A ballot proposal to raise the pay floor to $15 an hour would be put before voters this year in North Dakota if advocates of the minimum wage succeed in their quest. State Secretary of State Al Jaeger gave a green light to proponents last week to begin collecting the 13,452 signatures needed to put a referendum on the ballot.

Proponents of a $15 minimum wage for Ohio are turning to the legislature. A bill calling for a living wage by 2026 is expected to be pushed by Democratic lawmakers in both chambers of the state legislature, but the measures face stiff opposition from Republicans, who control both the House and Senate.

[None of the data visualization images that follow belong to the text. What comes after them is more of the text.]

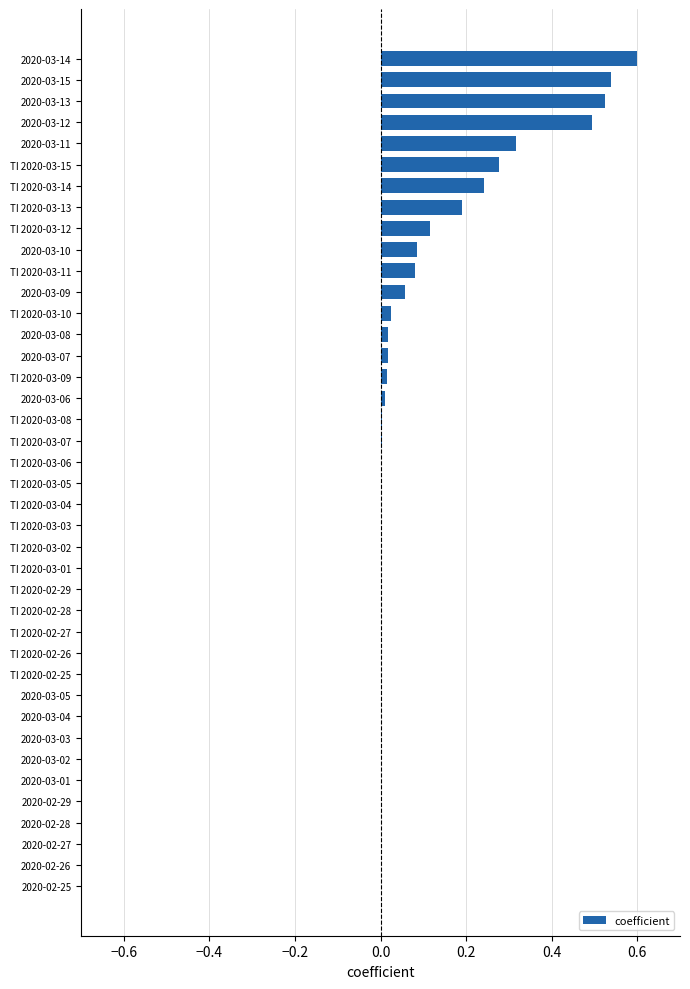

What is the greatest value displayed?

0.6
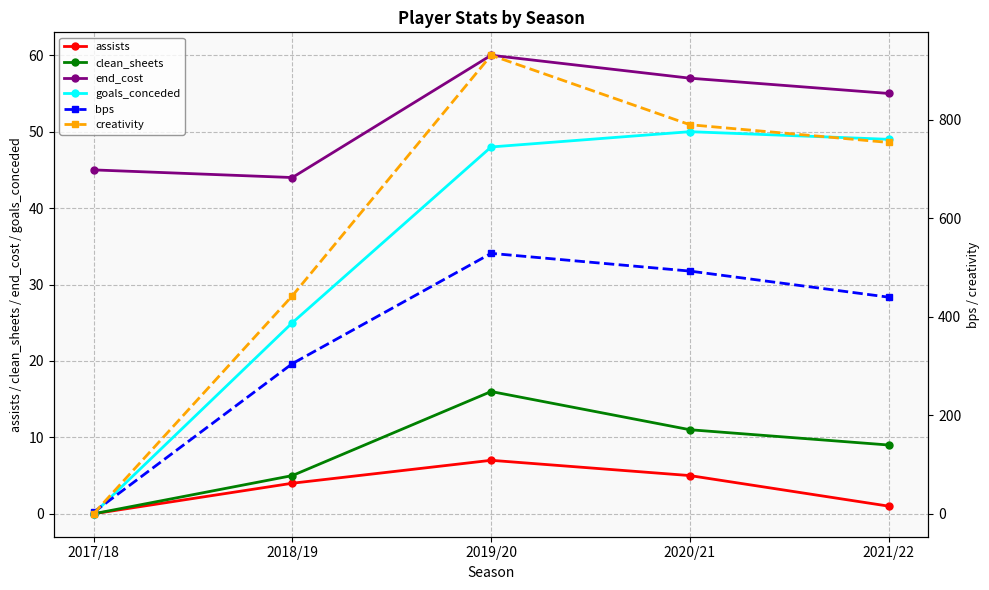

Count the assists values in the range 1 to 5.

3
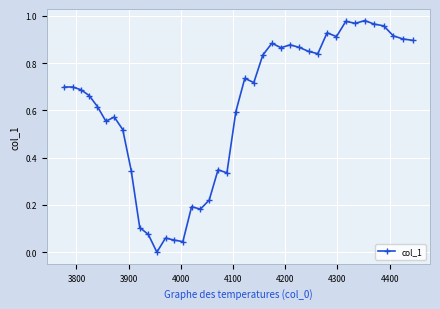

True or false: there are more than 1 points higher than both neighbors.

True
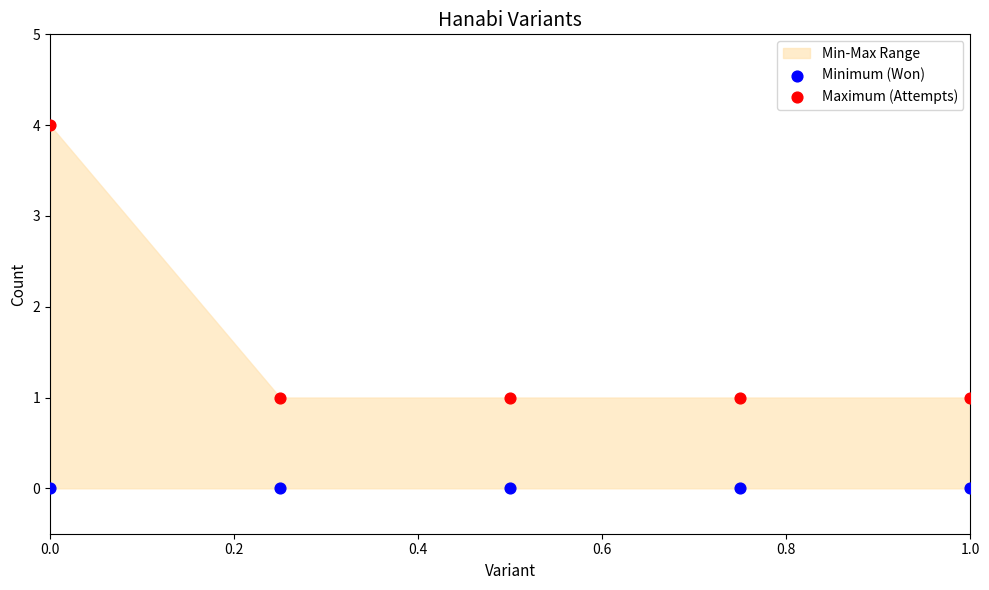

Which series contains the highest Y value?

Maximum (Attempts)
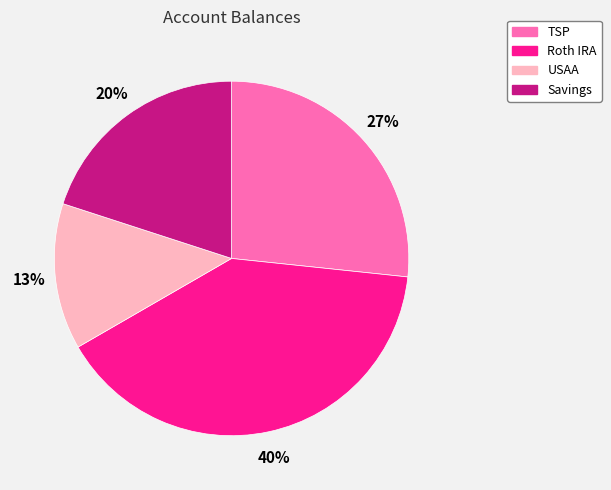

Does TSP represent more than half of the total?

No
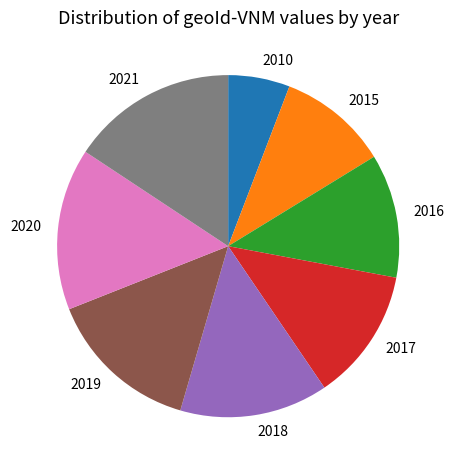

Does 2017 represent more than half of the total?

No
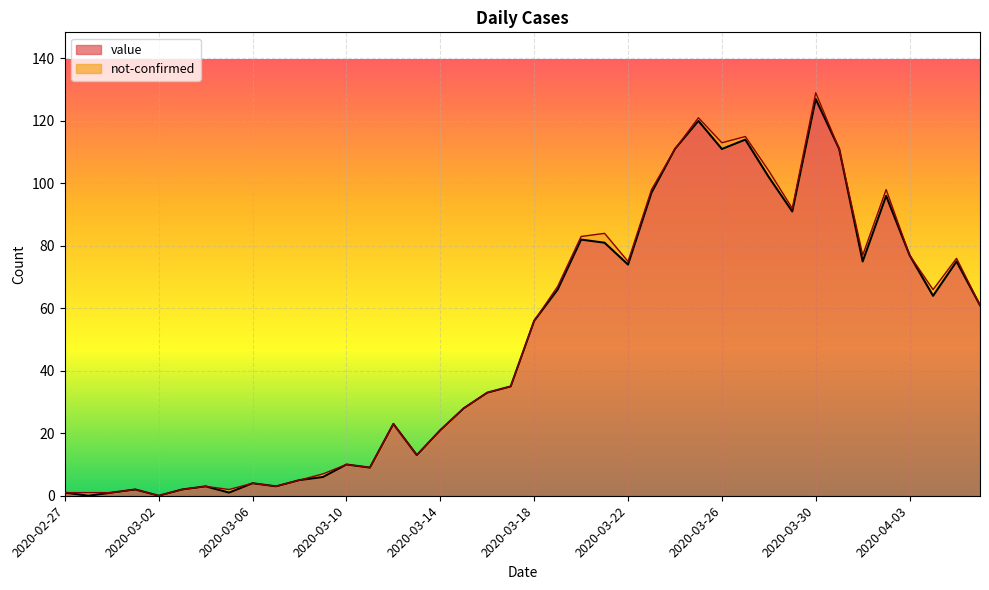

What is the ratio of the value at 2020-04-04 to the value at 2020-03-25?

0.5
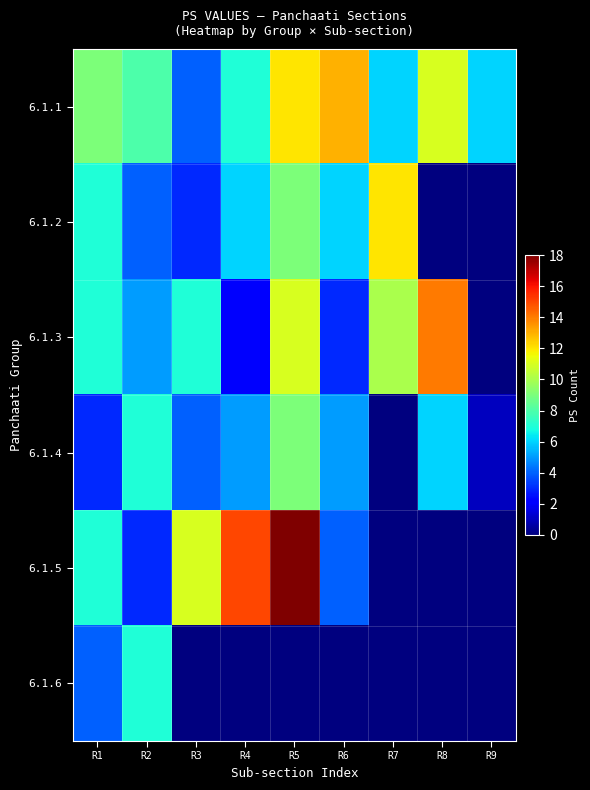

Reading left to right, what are all the values shown in this chart?

6.1.1: R1=9	R2=8	R3=4	R4=7	R5=12	R6=13	R7=6	R8=11	R9=6
6.1.2: R1=7	R2=4	R3=3	R4=6	R5=9	R6=6	R7=12	R8=0	R9=0
6.1.3: R1=7	R2=5	R3=7	R4=2	R5=11	R6=3	R7=10	R8=14	R9=0
6.1.4: R1=3	R2=7	R3=4	R4=5	R5=9	R6=5	R7=0	R8=6	R9=1
6.1.5: R1=7	R2=3	R3=11	R4=15	R5=18	R6=4	R7=0	R8=0	R9=0
6.1.6: R1=4	R2=7	R3=0	R4=0	R5=0	R6=0	R7=0	R8=0	R9=0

Maryland’s multiple proposals

At least three bills calling for a $15 minimum wage have been introduced in Maryland’s Senate. One of the proposals would disallow the state’s tip credit and require employers to provide servers with the full minimum wage, instead of allowing gratuities to count toward the amount.

The bills vary in the time frames they would set for reaching $15 an hour in stepped increases. One calls for hitting that threshold by 2022 for most companies and by 2026 for concerns that gross $400,000 or less annually. A second aims to climb to $15 by 2021 for large businesses, by 2023 for midsized enterprises and by 2024 for small ventures.

Opponents cited restaurants’ calculations of what a $15 wage would cost them. A coffee shop with four employees would see a $45,000 rise, they testified, using a real business as the basis for the projection. A pizzeria with a staff of 30 would be hit with a $151,000 increase in labor costs, and a business with 42 employees would see a $242,000 spike, according to testimony reported by MarylandReporter.com.

Hike proponents aren’t aiming as high as $15 an hour in Louisiana, one of five states that do not have a minimum wage. A packet of labor-related bills currently before the state Senate would set a first-time minimum for the state of $8 an hour starting Jan. 1, and $8.50 an hour a year later. Currently, the state adheres to the federal requirement that employers pay at least $7.25 an hour.

The group of proposals includes a measure that would permit employees to compare salaries without fear of retribution from their employers.